> **What to work on**: Copy each of the entries below verbatim, leaving out the pictures.

> **Record set**:
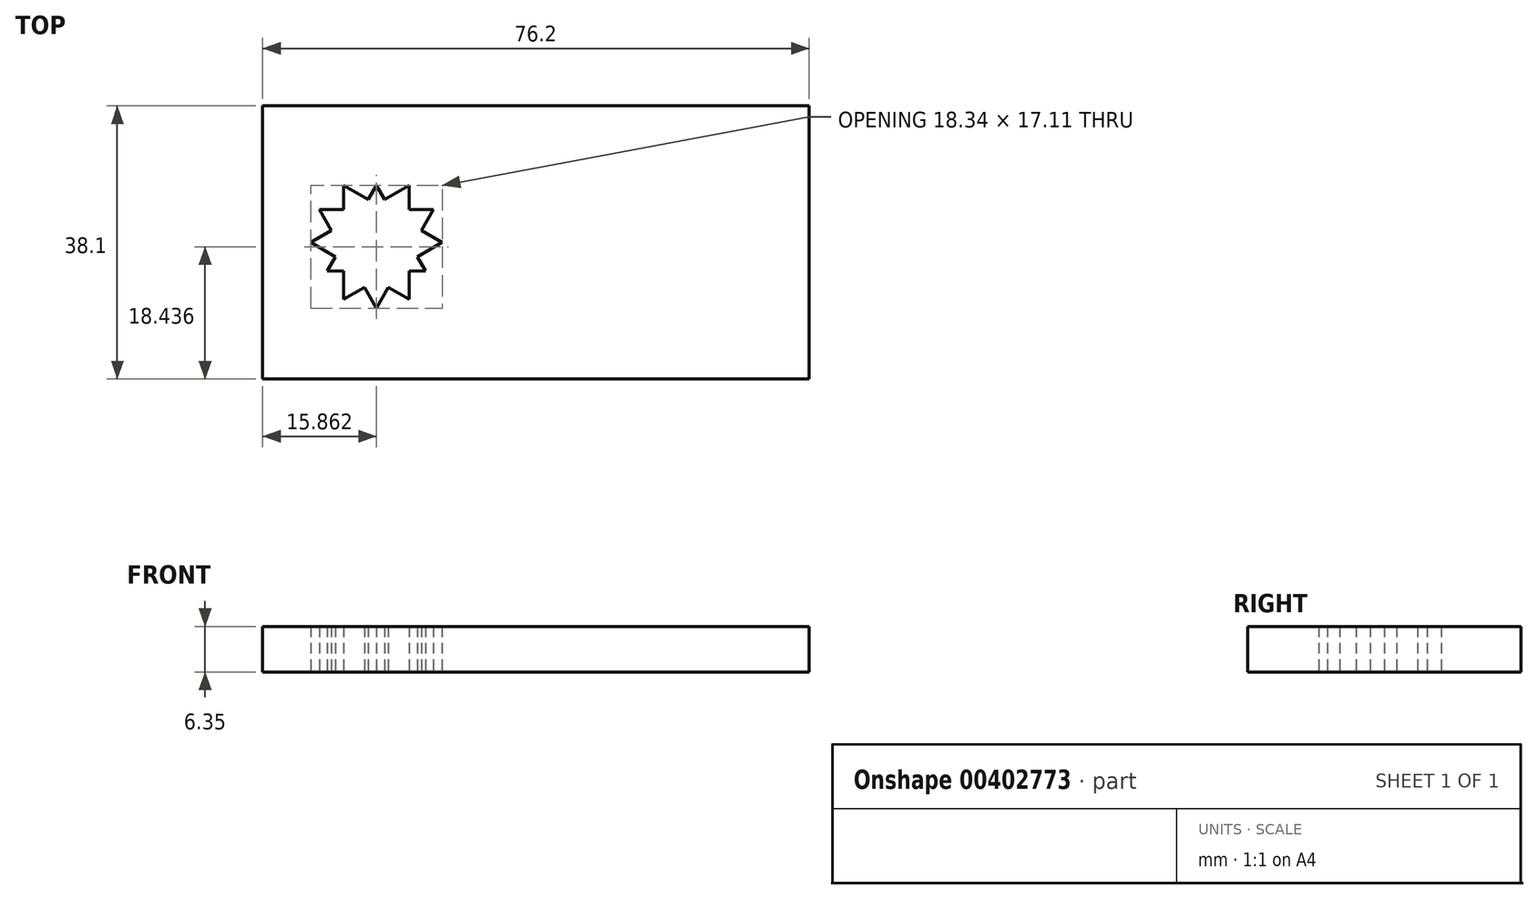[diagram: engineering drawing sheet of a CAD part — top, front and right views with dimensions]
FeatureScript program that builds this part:
annotation { "Feature Type Name" : "Feature", "Feature Type Description" : "" }
export const myFeature = defineFeature(function(context is Context, id is Id, definition is map)
    precondition{}
    {
        {
            var Q0;
            Q0=qCreatedBy(makeId("Top.planeOp"),FACE);
            var sketch = newSketch(context, id + "F0", { "sketchPlane" : qUnion([Q0])});
            skLineSegment(sketch, "E0.bottom", {"start": v(-38.1, 19.05) * mm, "end": v(38.1, 19.05) * mm});
            skLineSegment(sketch, "E0.top", {"start": v(-38.1, -19.05) * mm, "end": v(38.1, -19.05) * mm});
            skLineSegment(sketch, "E0.left", {"start": v(-38.1, 19.05) * mm, "end": v(-38.1, -19.05) * mm});
            skLineSegment(sketch, "E0.right", {"start": v(38.1, 19.05) * mm, "end": v(38.1, -19.05) * mm});
            skPoint(sketch, "E0.middle", {"position": v(0, 0) * mm});
            skCircle(sketch, "E1.cCircle", {"center": v(-22.24, 0) * mm, "radius": 4.59 * mm, "construction": true});
            skLineSegment(sketch, "E1.0", {"start": v(-17.65, 7.94) * mm, "end": v(-17.65, -7.94) * mm});
            skLineSegment(sketch, "E1.1", {"start": v(-17.65, -7.94) * mm, "end": v(-31.4, 0) * mm});
            skLineSegment(sketch, "E1.2", {"start": v(-31.4, 0) * mm, "end": v(-17.65, 7.94) * mm});
            skPoint(sketch, "E1.0.midPoint", {"position": v(-17.65, 0) * mm});
            skLineSegment(sketch, "E2.0", {"start": v(-26.82, -7.94) * mm, "end": v(-26.82, 7.94) * mm});
            skLineSegment(sketch, "E2.1", {"start": v(-26.82, 7.94) * mm, "end": v(-13.07, 0) * mm});
            skLineSegment(sketch, "E2.2", {"start": v(-13.07, 0) * mm, "end": v(-26.82, -7.94) * mm});
            skPoint(sketch, "E2.0.midPoint", {"position": v(-26.82, 0) * mm});
            skCircle(sketch, "E3.cCircle", {"center": v(-22.24, 0) * mm, "radius": 3.97 * mm, "construction": true});
            skPoint(sketch, "E3.cCircle.perimeterSnap0", {"position": v(-24.53, -3.97) * mm});
            skLineSegment(sketch, "E3.0", {"start": v(-15.36, -3.97) * mm, "end": v(-29.12, -3.97) * mm});
            skLineSegment(sketch, "E3.1", {"start": v(-29.12, -3.97) * mm, "end": v(-22.24, 7.94) * mm});
            skLineSegment(sketch, "E3.2", {"start": v(-22.24, 7.94) * mm, "end": v(-15.36, -3.97) * mm});
            skPoint(sketch, "E3.0.midPoint", {"position": v(-22.24, -3.97) * mm});
            skPoint(sketch, "E3.0.midPoint.positionSnap0", {"position": v(-24.53, -3.97) * mm});
            skLineSegment(sketch, "E4.0", {"start": v(-30.18, 4.59) * mm, "end": v(-14.3, 4.59) * mm});
            skLineSegment(sketch, "E4.1", {"start": v(-14.3, 4.59) * mm, "end": v(-22.24, -9.17) * mm});
            skLineSegment(sketch, "E4.2", {"start": v(-22.24, -9.17) * mm, "end": v(-30.18, 4.59) * mm});
            skPoint(sketch, "E4.0.midPoint", {"position": v(-22.24, 4.59) * mm});
            skSolve(sketch);
        }
        {
            var Q0;
            Q0=makeQuery(id+"F0.imprint","IMPRINT",FACE,{"disambiguationData":[TD([[makeQuery(id+"F0.imprint","IMPRINT",EDGE,{"derivedFrom":sQuery(id+"F0.wireOp",EDGE,"E0.bottom")}),-1.0]])]});
            extrude(context, id + "F1", {"entities" : qUnion([Q0]), "depth" : 6.35 * mm});
        }
    });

> **Result of this task**:
[diagram: engineering drawing sheet of a CAD part — top, front and right views with dimensions]
FeatureScript program that builds this part:
annotation { "Feature Type Name" : "Feature", "Feature Type Description" : "" }
export const myFeature = defineFeature(function(context is Context, id is Id, definition is map)
    precondition{}
    {
        {
            var Q0;
            Q0=qCreatedBy(makeId("Top.planeOp"),FACE);
            var sketch = newSketch(context, id + "F0", { "sketchPlane" : qUnion([Q0])});
            skLineSegment(sketch, "E0.bottom", {"start": v(-38.1, 19.05) * mm, "end": v(38.1, 19.05) * mm});
            skLineSegment(sketch, "E0.top", {"start": v(-38.1, -19.05) * mm, "end": v(38.1, -19.05) * mm});
            skLineSegment(sketch, "E0.left", {"start": v(-38.1, 19.05) * mm, "end": v(-38.1, -19.05) * mm});
            skLineSegment(sketch, "E0.right", {"start": v(38.1, 19.05) * mm, "end": v(38.1, -19.05) * mm});
            skPoint(sketch, "E0.middle", {"position": v(0, 0) * mm});
            skCircle(sketch, "E1.cCircle", {"center": v(-22.24, 0) * mm, "radius": 4.59 * mm, "construction": true});
            skLineSegment(sketch, "E1.0", {"start": v(-17.65, 7.94) * mm, "end": v(-17.65, -7.94) * mm});
            skLineSegment(sketch, "E1.1", {"start": v(-17.65, -7.94) * mm, "end": v(-31.4, 0) * mm});
            skLineSegment(sketch, "E1.2", {"start": v(-31.4, 0) * mm, "end": v(-17.65, 7.94) * mm});
            skPoint(sketch, "E1.0.midPoint", {"position": v(-17.65, 0) * mm});
            skLineSegment(sketch, "E2.0", {"start": v(-26.82, -7.94) * mm, "end": v(-26.82, 7.94) * mm});
            skLineSegment(sketch, "E2.1", {"start": v(-26.82, 7.94) * mm, "end": v(-13.07, 0) * mm});
            skLineSegment(sketch, "E2.2", {"start": v(-13.07, 0) * mm, "end": v(-26.82, -7.94) * mm});
            skPoint(sketch, "E2.0.midPoint", {"position": v(-26.82, 0) * mm});
            skCircle(sketch, "E3.cCircle", {"center": v(-22.24, 0) * mm, "radius": 3.97 * mm, "construction": true});
            skPoint(sketch, "E3.cCircle.perimeterSnap0", {"position": v(-24.53, -3.97) * mm});
            skLineSegment(sketch, "E3.0", {"start": v(-15.36, -3.97) * mm, "end": v(-29.12, -3.97) * mm});
            skLineSegment(sketch, "E3.1", {"start": v(-29.12, -3.97) * mm, "end": v(-22.24, 7.94) * mm});
            skLineSegment(sketch, "E3.2", {"start": v(-22.24, 7.94) * mm, "end": v(-15.36, -3.97) * mm});
            skPoint(sketch, "E3.0.midPoint", {"position": v(-22.24, -3.97) * mm});
            skPoint(sketch, "E3.0.midPoint.positionSnap0", {"position": v(-24.53, -3.97) * mm});
            skLineSegment(sketch, "E4.0", {"start": v(-30.18, 4.59) * mm, "end": v(-14.3, 4.59) * mm});
            skLineSegment(sketch, "E4.1", {"start": v(-14.3, 4.59) * mm, "end": v(-22.24, -9.17) * mm});
            skLineSegment(sketch, "E4.2", {"start": v(-22.24, -9.17) * mm, "end": v(-30.18, 4.59) * mm});
            skPoint(sketch, "E4.0.midPoint", {"position": v(-22.24, 4.59) * mm});
            skSolve(sketch);
        }
        {
            var Q0;
            Q0=makeQuery(id+"F0.imprint","IMPRINT",FACE,{"disambiguationData":[TD([[makeQuery(id+"F0.imprint","IMPRINT",EDGE,{"derivedFrom":sQuery(id+"F0.wireOp",EDGE,"E0.bottom")}),-1.0]])]});
            extrude(context, id + "F1", {"entities" : qUnion([Q0]), "depth" : 6.35 * mm});
        }
    });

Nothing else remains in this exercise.